• ACTION ITEM
Please output the entries that follow exactly, without a single image.

# # # # #

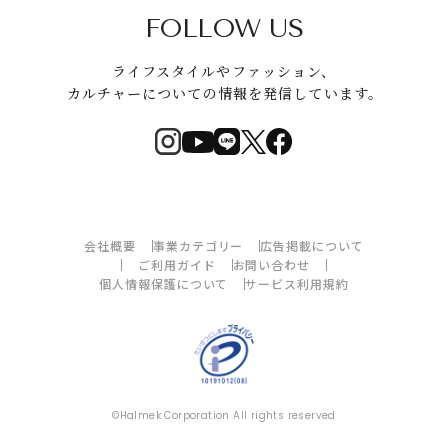
FOLLOW US
ライフスタイルやファッション、
カルチャーについての情報を発信しています。
会社概要
事業カテゴリー
広告掲載について
ご利用ガイド
お問い合わせ
個人情報保護について
サービス利用規約
©Halmek Corporation All rights reserved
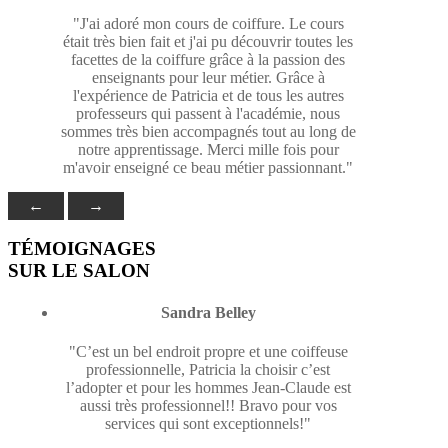
"J'ai adoré mon cours de coiffure. Le cours
était très bien fait et j'ai pu découvrir toutes les
facettes de la coiffure grâce à la passion des
enseignants pour leur métier. Grâce à
l'expérience de Patricia et de tous les autres
professeurs qui passent à l'académie, nous
sommes très bien accompagnés tout au long de
notre apprentissage. Merci mille fois pour
m'avoir enseigné ce beau métier passionnant."
←
→
TÉMOIGNAGES
SUR LE SALON
Sandra Belley
"C’est un bel endroit propre et une coiffeuse
professionnelle, Patricia la choisir c’est
l’adopter et pour les hommes Jean-Claude est
aussi très professionnel!! Bravo pour vos
services qui sont exceptionnels!"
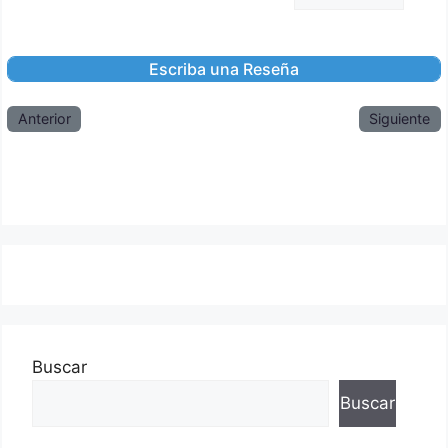
Anterior
Siguiente
Buscar
Buscar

# # # # #

• OUTPUT OF THE EXERCISE
FOLLOW US
ライフスタイルやファッション、
カルチャーについての情報を発信しています。
会社概要
事業カテゴリー
広告掲載について
ご利用ガイド
お問い合わせ
個人情報保護について
サービス利用規約
©Halmek Corporation All rights reserved
"J'ai adoré mon cours de coiffure. Le cours
était très bien fait et j'ai pu découvrir toutes les
facettes de la coiffure grâce à la passion des
enseignants pour leur métier. Grâce à
l'expérience de Patricia et de tous les autres
professeurs qui passent à l'académie, nous
sommes très bien accompagnés tout au long de
notre apprentissage. Merci mille fois pour
m'avoir enseigné ce beau métier passionnant."
←
→
TÉMOIGNAGES
SUR LE SALON
Sandra Belley
"C’est un bel endroit propre et une coiffeuse
professionnelle, Patricia la choisir c’est
l’adopter et pour les hommes Jean-Claude est
aussi très professionnel!! Bravo pour vos
services qui sont exceptionnels!"
Anterior
Siguiente
Buscar
Buscar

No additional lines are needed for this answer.